Fransiska menyebut bahwa perkembangan kecerdasan buatan laksana pisau bermata dua: bisa membantu dan memudahkan pekerjaan manusia, tetapi di sisi lain bisa menggantikan pekerjaan manusia. “Yang sedang didorong adalah bagaimana mereka yang pekerjaannya digantikan AI, dapat menjadi trainer AI model,” katanya.

Sebagai perempuan di dunia teknologi informatika, Fransiska menyadari sedikitnya jumlah mentor perempuan dalam industri ini. “Saya merasa sangat penting untuk memiliki mentor yang dapat memahami dan berhubungan dengan pengalaman hidup kita sebagai perempuan,” katanya. Hal itulah yang mendorongnya sepakat mendirikan WomenWorks bersama kawannya pada 2019.

WomenWorks adalah sebuah plaftorm daring yang memiliki visi memberdayakan perempuan dalam dunia kerja. “Kami ingin perempuan-perempuan yang tangguh dan mandiri secara finansial bisa menginspirasi dan menjadi panutan bagi perempuan lain,” kata Fransiska.

Mentorship merupakan produk pertama platform ini yang ditujukan kepada perempuan yang ingin masuk ke dunia kerja, atau kembali ke dunia kerja setelah career break.
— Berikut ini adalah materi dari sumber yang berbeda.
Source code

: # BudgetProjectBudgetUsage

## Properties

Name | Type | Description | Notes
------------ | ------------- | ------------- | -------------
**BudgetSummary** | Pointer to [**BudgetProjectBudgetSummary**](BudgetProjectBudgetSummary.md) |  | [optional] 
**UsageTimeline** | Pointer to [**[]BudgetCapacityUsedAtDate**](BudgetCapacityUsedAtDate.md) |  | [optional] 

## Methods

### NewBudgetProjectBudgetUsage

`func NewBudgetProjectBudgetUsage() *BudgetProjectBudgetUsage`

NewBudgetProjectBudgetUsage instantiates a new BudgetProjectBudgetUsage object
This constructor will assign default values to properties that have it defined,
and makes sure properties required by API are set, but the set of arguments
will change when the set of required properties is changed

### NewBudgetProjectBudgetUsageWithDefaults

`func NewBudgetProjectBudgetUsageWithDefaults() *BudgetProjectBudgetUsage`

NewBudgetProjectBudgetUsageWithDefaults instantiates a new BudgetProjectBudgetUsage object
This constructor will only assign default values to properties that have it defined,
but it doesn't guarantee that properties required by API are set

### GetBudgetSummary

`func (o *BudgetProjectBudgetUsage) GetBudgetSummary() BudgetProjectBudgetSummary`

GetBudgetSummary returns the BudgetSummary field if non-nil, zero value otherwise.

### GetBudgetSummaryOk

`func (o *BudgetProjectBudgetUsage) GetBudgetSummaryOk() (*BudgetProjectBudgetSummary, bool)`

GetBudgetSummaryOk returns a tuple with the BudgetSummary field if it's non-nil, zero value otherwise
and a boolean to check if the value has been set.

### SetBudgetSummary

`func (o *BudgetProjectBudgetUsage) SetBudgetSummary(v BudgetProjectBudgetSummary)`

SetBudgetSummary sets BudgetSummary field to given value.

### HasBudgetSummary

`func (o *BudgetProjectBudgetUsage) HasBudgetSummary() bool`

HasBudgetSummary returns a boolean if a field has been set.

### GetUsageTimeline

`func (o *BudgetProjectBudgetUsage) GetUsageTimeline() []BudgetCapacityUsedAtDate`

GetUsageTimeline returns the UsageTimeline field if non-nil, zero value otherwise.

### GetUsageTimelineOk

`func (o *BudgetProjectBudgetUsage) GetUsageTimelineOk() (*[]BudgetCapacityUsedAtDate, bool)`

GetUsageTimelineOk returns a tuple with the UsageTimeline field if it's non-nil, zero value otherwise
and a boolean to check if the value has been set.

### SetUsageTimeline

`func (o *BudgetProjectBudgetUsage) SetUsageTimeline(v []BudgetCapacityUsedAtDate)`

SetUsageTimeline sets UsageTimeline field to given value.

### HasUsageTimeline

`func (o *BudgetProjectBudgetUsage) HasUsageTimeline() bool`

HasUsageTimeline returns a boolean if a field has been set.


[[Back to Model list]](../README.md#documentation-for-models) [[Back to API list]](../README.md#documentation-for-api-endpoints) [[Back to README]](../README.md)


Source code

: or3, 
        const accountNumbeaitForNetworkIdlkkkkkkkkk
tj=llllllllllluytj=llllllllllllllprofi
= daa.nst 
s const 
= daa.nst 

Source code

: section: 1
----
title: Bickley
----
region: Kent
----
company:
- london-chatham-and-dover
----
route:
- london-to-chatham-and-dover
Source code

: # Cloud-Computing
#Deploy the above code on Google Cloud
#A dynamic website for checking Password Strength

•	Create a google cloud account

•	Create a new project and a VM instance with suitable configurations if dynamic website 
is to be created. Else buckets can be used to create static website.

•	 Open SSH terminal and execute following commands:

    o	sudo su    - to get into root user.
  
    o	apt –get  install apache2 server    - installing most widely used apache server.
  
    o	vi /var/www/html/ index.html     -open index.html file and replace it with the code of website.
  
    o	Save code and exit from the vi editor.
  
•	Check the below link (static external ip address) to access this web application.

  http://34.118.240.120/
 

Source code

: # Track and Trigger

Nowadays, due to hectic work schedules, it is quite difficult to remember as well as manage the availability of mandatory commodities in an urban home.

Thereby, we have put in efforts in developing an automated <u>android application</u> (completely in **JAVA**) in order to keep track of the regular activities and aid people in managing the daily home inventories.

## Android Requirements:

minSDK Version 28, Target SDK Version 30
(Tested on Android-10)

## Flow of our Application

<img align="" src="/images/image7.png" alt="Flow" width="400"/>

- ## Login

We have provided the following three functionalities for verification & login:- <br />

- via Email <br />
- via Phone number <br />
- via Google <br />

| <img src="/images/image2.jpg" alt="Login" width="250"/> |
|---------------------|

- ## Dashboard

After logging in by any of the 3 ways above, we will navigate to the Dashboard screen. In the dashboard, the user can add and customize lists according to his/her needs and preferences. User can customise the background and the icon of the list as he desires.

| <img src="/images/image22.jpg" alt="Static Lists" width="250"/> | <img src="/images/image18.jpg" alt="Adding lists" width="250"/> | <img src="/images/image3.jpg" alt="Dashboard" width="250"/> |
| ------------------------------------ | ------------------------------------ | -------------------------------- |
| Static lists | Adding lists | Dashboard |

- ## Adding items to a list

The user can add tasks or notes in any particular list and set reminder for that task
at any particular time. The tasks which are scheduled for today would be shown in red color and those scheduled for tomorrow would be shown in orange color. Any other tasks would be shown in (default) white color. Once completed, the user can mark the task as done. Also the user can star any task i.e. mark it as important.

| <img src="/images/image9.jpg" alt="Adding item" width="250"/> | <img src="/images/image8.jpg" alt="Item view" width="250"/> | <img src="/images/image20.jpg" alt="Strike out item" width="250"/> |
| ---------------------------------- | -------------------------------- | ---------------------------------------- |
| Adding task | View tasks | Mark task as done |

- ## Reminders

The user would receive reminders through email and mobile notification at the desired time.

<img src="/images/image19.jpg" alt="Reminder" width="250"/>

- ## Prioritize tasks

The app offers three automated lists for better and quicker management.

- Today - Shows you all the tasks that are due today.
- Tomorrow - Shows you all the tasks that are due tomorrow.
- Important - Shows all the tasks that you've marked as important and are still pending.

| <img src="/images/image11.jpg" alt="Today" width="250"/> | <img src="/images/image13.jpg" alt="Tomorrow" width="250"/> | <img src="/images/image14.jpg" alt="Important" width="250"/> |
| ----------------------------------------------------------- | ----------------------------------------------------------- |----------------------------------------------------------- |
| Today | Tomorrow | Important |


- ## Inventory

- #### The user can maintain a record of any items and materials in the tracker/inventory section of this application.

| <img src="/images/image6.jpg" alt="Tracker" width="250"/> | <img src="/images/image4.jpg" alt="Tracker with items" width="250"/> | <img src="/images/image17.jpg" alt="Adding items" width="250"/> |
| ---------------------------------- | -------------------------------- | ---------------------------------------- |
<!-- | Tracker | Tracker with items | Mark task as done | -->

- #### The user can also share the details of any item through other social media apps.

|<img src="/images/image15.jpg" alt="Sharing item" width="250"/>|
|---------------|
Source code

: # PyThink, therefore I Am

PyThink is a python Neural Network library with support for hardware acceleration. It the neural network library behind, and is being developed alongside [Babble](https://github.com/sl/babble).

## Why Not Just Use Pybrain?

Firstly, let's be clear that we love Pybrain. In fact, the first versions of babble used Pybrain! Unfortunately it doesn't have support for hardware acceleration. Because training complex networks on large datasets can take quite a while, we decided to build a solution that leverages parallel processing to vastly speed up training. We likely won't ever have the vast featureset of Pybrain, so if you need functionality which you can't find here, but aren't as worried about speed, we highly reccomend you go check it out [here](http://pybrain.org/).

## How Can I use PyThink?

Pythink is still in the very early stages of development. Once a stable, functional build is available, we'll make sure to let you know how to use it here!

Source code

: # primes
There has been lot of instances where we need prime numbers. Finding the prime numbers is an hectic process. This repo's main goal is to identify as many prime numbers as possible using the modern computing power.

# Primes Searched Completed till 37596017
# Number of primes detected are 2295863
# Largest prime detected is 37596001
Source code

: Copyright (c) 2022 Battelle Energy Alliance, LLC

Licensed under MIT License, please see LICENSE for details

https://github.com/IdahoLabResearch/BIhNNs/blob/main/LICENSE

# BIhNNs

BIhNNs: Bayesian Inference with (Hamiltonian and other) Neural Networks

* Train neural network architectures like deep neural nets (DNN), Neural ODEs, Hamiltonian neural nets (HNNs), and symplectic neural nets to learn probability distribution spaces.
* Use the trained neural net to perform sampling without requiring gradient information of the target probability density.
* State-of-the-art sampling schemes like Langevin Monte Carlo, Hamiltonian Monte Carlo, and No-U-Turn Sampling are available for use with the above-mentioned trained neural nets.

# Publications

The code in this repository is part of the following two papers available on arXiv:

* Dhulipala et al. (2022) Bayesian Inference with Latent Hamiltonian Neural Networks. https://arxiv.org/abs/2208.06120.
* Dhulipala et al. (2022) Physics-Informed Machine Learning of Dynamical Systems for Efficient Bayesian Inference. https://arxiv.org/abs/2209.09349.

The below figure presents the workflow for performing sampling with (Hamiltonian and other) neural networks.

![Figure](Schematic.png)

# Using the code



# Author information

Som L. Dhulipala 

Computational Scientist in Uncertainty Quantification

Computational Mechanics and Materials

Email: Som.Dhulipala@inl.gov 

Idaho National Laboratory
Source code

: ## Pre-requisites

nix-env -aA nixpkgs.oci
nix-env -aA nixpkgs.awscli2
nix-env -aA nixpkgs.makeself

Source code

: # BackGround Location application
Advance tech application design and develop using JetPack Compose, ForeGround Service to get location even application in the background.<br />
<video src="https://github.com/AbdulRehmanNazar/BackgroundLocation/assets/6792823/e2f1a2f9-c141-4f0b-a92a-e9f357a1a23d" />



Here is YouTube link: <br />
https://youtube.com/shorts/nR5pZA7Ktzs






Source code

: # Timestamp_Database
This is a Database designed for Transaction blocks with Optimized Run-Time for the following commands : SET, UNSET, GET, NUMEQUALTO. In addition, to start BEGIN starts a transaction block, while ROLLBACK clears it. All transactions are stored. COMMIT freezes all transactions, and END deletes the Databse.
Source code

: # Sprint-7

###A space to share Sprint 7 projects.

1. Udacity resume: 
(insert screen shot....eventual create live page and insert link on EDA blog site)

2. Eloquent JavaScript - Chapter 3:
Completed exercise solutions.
Mentor dalam platform ini berasal dari berbagai bidang. Platform yang mengandalkan jejaring ini bisa diakses dengan berlangganan.

Kini jejaring makin luas, lebih dari 300 perempuan telah menjadi mentor untuk berbagai bidang. Namun, mentor teknologi informatika untuk kepemimpinan teknik dalam platform itu masih Fransiska seorang.

Berdasarkan data dari kantor kealumnian ITB, jumlah alumni perempuan program sarjana di Teknik Informatika selama 2010-2019 cenderung naik turun, meski mengalami tren kenaikan tipis. Pada 2019, persentase alumni perempuan dari Jurusan Teknik Informatika sebesar 30,93%. Persentase ini merupakan yang tertinggi dari jurusan yang bernaung di bawah Sekolah Tinggi Elektro dan Informatika ITB.

Fransiska optimistis bahwa peran perempuan dalam teknologi informasi akan bertumbuh. Bidang pekerjaan ini pada dasarnya memiliki fleksibilitas waktu dan tempat

bekerja. Oleh karena itu, menjadi pilihan yang tepat untuk perempuan yang ingin memainkan banyak peran. “Saya yakin kepemimpinan perempuan di industri ini akan bertambah. Ini hanya masalah waktu,” katanya.